> [JOB]: Show every line below where "size" appears.

> [EXCERPTED RECORDS]:
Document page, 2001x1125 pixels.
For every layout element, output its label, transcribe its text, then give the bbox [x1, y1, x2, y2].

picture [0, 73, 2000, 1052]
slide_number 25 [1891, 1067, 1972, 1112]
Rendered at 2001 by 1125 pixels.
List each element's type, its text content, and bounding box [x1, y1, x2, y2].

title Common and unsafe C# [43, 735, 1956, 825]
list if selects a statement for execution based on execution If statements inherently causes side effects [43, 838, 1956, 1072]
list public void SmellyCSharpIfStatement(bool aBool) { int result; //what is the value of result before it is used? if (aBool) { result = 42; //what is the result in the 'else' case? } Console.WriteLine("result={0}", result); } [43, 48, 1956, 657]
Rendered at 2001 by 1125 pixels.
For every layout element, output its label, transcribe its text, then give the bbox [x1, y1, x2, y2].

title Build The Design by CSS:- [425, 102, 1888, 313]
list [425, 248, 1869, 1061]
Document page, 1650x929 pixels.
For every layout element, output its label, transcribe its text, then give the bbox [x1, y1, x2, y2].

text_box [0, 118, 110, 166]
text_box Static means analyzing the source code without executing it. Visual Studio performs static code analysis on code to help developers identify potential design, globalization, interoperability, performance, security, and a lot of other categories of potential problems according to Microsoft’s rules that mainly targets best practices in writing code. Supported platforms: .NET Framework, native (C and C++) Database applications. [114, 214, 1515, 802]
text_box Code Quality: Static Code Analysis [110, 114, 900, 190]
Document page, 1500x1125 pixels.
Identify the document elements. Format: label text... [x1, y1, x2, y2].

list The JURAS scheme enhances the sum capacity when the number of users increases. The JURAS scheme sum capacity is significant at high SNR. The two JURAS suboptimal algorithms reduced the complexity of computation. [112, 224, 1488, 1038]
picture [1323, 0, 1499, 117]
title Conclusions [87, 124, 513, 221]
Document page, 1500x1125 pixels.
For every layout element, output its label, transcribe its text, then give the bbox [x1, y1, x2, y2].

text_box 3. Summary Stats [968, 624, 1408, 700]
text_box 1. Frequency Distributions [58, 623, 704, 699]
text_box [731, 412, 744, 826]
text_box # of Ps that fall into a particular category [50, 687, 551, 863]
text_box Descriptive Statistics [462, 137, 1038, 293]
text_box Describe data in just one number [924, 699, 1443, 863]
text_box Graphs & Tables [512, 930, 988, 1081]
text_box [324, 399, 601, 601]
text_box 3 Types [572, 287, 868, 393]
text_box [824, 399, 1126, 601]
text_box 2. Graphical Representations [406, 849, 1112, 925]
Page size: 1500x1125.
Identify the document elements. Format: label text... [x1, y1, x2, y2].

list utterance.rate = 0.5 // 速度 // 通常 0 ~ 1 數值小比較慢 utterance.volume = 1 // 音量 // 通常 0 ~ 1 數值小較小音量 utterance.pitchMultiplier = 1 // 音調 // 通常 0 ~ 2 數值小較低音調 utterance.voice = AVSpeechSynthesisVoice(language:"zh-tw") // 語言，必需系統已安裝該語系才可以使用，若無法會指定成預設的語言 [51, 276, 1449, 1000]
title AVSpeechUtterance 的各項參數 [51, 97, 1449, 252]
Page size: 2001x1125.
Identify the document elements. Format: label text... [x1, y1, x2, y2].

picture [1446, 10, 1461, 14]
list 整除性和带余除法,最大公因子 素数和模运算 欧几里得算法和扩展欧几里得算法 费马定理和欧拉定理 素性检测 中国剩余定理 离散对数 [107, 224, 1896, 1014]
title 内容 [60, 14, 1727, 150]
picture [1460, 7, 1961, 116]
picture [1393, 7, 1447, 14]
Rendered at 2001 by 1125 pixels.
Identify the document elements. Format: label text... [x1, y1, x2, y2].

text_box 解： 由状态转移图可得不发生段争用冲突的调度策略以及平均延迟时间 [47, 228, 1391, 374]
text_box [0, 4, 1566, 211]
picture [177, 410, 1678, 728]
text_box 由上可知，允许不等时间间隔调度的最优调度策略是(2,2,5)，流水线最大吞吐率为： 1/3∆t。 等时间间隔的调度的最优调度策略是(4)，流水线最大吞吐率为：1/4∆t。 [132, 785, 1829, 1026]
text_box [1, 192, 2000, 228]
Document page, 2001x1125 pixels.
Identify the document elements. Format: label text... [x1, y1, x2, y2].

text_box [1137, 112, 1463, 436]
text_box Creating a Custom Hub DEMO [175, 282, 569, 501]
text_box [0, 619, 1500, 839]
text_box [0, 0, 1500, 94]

> [RESPONSE TO THIS EXERCISE]:
Page size: 1500x1125.
Page size: 2001x1125.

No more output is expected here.